Trying to Understand Data
The hottest field in Software now is Data Science. There are plenty of courses on this, and I am taking one now, sponsored by Microsoft on edX.
Right away, I can see some problems – they have dragged in data from everywhere, dumped it into one big pile (a dataset) and then try to make sense of it. They should be asking themselves, for each piece of data, “What kind of data is this? Where did it come from? How good is it?”
Digital data is just a collection of bits (ones and zeros) that represent something. Your name, for example is a sequence of bits, formed into digital words – each word representing a letter in a particular alphabet, often unicode.

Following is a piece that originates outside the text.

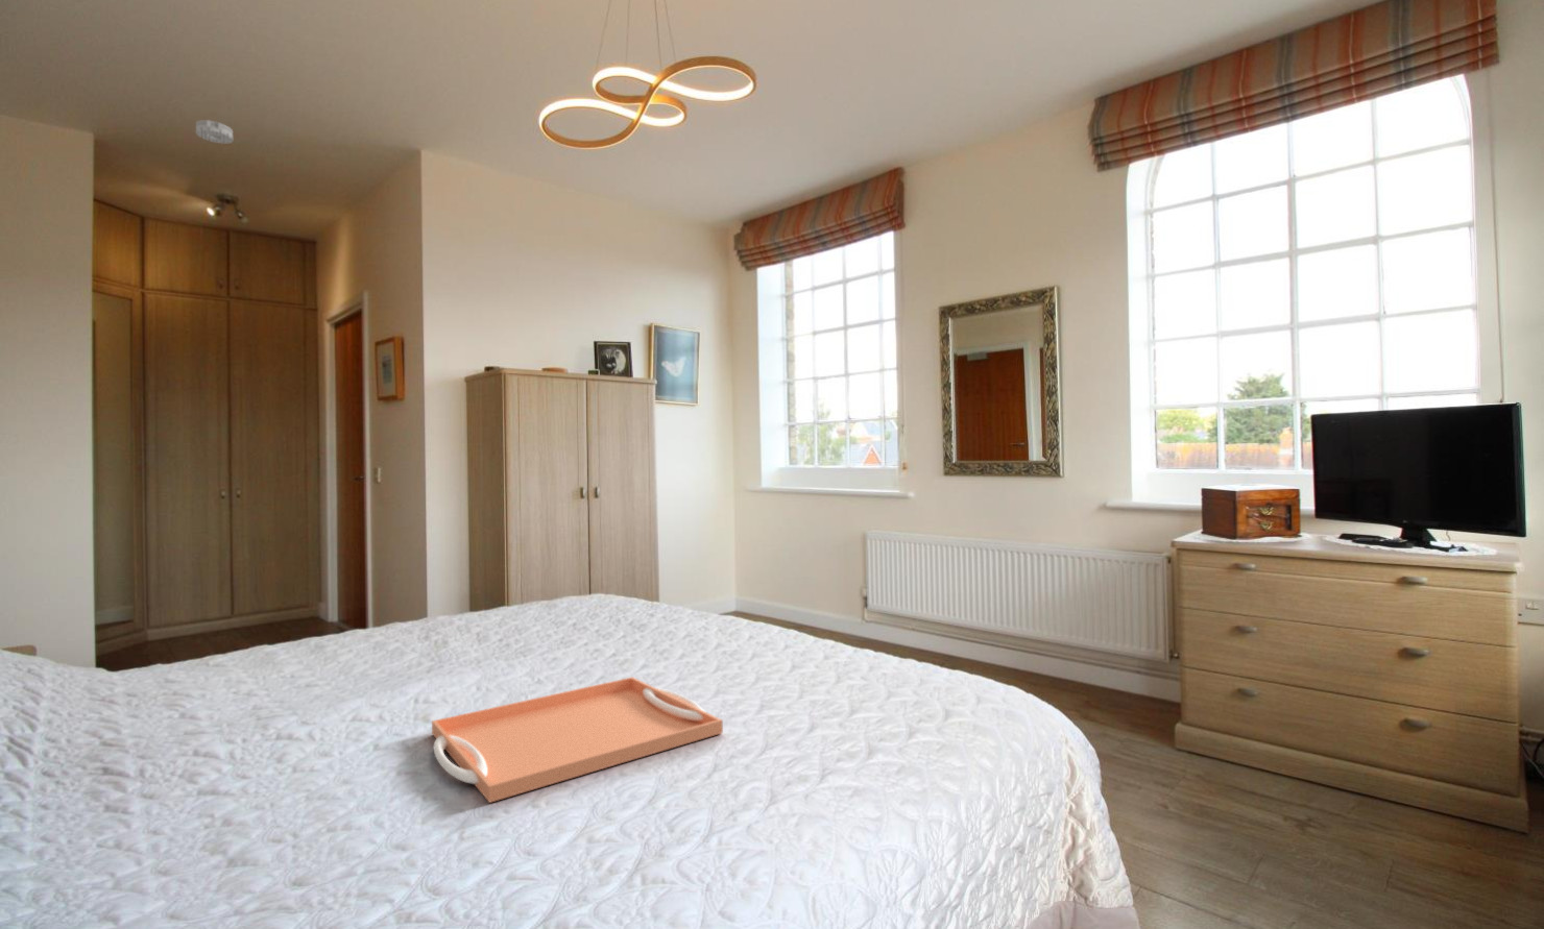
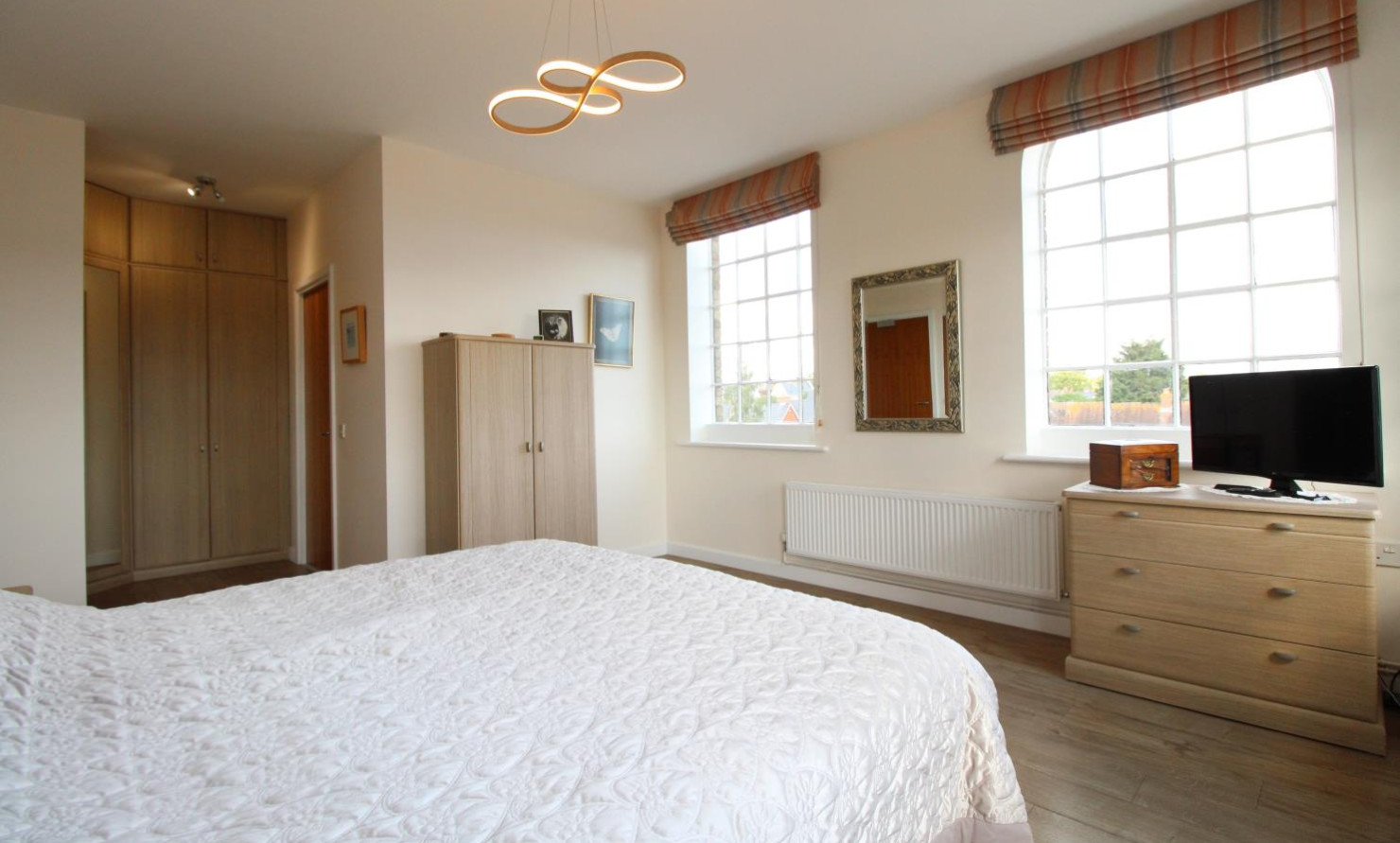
- serving tray [431,676,723,803]
- smoke detector [195,119,234,145]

Your name is important, to you and to many other people – but this importance is lost when it is turned into data.
It doesn’t have to be – this could easily be added to the bits that form your name, along with a lot of other important information, that everyone would like to know about – but in most cases this information is lost when it is turned into data. And a great deal of work is done, by data scientists, trying to reconstruct it.
And this work goes into databases containing information about everyone – detailed information, obtained without your knowledge or consent – maintained in many secret places.
Sometimes this information is leaked, because of poor security – but if the leaker is caught, he is treated as the worst criminal in the world. While the people he got the information from – who sometimes used torture to obtain their information – are not bothered at all – they were just doing their job.
Much of Data Science is Prescriptive Analytics – that examines data, collected from the past – and predicts what will happen in the future. Sometimes successfully, and sometimes not. But its consumers tend to overlook its failures in their eagerness to profit from its successes – in predicting stock prices, for example.
This data (about the market) can be manipulated, and has been for a long time. This is what caused the financial collapse of 2008 – that cost many people a lot of money, but not those who caused it – who got away scot-free.
I saw this happening back in the Nineties, when I was working in Silicon Valley. Everyone was playing the market – speculating in computer stocks. This provided huge amounts of money for any company that could claim to be a computer company. This produced a boom that I marveled at, at the time – but no one else did. They have been trained to notice nothing. This was followed by a bust, as always – that forced many people to leave the Valley – including me.
The Information Economy existed, based on Big Data – but no one understood it. And they still don’t understand it.
I am trying to, by taking this course – but I am here to tell you that much of Data Science is black magic. They tell what formulas to use, based on past experience – and you use them. Knowing that the company who employs you, and pays you well, won’t know the difference.
If your recommendations don’t work – you can just say “Too bad!” And move on to another company that wants your black magic.
Businessmen are idiots – and simply follow the crowd.